***** Extrait choisi
N’ayant rien offert sur grand écran depuis Tu dors Nicole, il y a huit ans, Stéphane Lafleur revient en force avec Viking. Cette improbable tragicomédie de science-fiction cadre parfaitement dans l’univers décalé de celui qui s’est imposé dès Continental, un film sans fusil, son premier long métrage, pour ensuite peaufiner son style grâce à En terrains connus.

En privilégiant toujours cet humour en creux, très pince-sans-rire, le cinéaste s’aventure sur l’un des territoires les plus difficiles à explorer, soit celui où l’humanité profonde d’individus doit se révéler à travers les situations les plus absurdes. Cet exercice de haute voltige, maîtrisé de bout en bout, rend cette réussite d’autant plus éclatante.

Coécrit avec Éric K. Boulianne (Prank, Menteur), le scénario est principalement construit autour du personnage de David, que Steve Laplante interprète avec brio. Ce dernier campe un professeur d’éducation physique dont on fait la connaissance au moment où il répond à une série de questions aussi étranges que surréalistes, à la suite desquelles il sera recruté pour une mission scientifique. Lui qui a toujours rêvé d’espace fera partie d’une équipe québécoise recrutée pour servir de miroir à un équipage d’astronautes américains en mission sur la planète Mars.

Pendant deux ans, David se retirera du monde pour se confiner dans un bunker situé dans un terrain vague du Midwest américain, en compagnie de quatre autres acolytes. Ces cinq individus ont été choisis parce que leur profil psychologique est en tous points identique à celui des astronautes partis se balader sur la planète rouge, même s’ils ne partagent pas obligatoirement le même genre. Une fois installés, les membres de l’équipe B doivent emprunter les prénoms de leur alter ego (David devient John et sa collègue, jouée par Larissa Corriveau, devient Steve) et mettre tout leur être au service de leur mission. Le but est d’anticiper sur Terre les moindres problèmes interpersonnels qui pourraient survenir entre les membres de l’équipe A dans l’espace. Et de les régler avant qu’ils surgissent.
**********
***** Enregistrements fournis
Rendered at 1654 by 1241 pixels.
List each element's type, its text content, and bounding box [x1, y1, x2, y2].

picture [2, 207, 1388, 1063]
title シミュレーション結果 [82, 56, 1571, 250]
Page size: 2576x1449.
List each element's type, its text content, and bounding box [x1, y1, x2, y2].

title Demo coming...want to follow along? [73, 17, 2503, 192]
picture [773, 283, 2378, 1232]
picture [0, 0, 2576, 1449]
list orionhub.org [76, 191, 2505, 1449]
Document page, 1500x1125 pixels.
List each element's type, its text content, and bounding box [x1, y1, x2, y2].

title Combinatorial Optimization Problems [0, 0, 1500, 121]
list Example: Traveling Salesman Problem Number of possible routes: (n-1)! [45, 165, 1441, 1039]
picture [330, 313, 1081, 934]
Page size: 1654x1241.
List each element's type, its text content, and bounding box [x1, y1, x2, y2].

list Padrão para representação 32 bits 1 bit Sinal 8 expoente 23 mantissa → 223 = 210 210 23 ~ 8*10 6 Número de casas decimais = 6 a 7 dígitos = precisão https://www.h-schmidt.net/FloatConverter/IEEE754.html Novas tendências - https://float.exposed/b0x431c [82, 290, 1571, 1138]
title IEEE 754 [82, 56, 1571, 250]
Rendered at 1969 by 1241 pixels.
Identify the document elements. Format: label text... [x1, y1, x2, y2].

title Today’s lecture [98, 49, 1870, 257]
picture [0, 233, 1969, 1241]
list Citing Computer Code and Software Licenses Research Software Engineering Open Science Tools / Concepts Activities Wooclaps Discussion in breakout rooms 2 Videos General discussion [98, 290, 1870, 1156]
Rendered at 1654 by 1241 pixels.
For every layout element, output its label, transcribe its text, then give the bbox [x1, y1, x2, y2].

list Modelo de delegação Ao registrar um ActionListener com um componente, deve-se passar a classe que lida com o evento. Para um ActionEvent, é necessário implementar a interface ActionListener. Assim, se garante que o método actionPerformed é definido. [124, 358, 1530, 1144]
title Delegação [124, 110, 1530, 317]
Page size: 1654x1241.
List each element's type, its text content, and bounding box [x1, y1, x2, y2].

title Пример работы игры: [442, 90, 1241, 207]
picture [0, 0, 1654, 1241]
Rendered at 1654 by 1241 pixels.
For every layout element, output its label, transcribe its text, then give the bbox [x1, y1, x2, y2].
**********
§ **Exercices à faire**
a. Selon l'extrait choisi, avec qui Stéphane Lafleur a-t-il coécrit le scénario de Viking ?
b. Recopiez à l'identique les lignes des enregistrements qui vont de la ligne contenant « Rendered at 1969 by 1241 pixels. » jusqu'à celle contenant « list Citing Computer », ces deux lignes comprises.

§ **Corrigé**
a. Avec Éric K. Boulianne.

b.
Rendered at 1969 by 1241 pixels.
Identify the document elements. Format: label text... [x1, y1, x2, y2].

title Today’s lecture [98, 49, 1870, 257]
picture [0, 233, 1969, 1241]
list Citing Computer Code and Software Licenses Research Software Engineering Open Science Tools / Concepts Activities Wooclaps Discussion in breakout rooms 2 Videos General discussion [98, 290, 1870, 1156]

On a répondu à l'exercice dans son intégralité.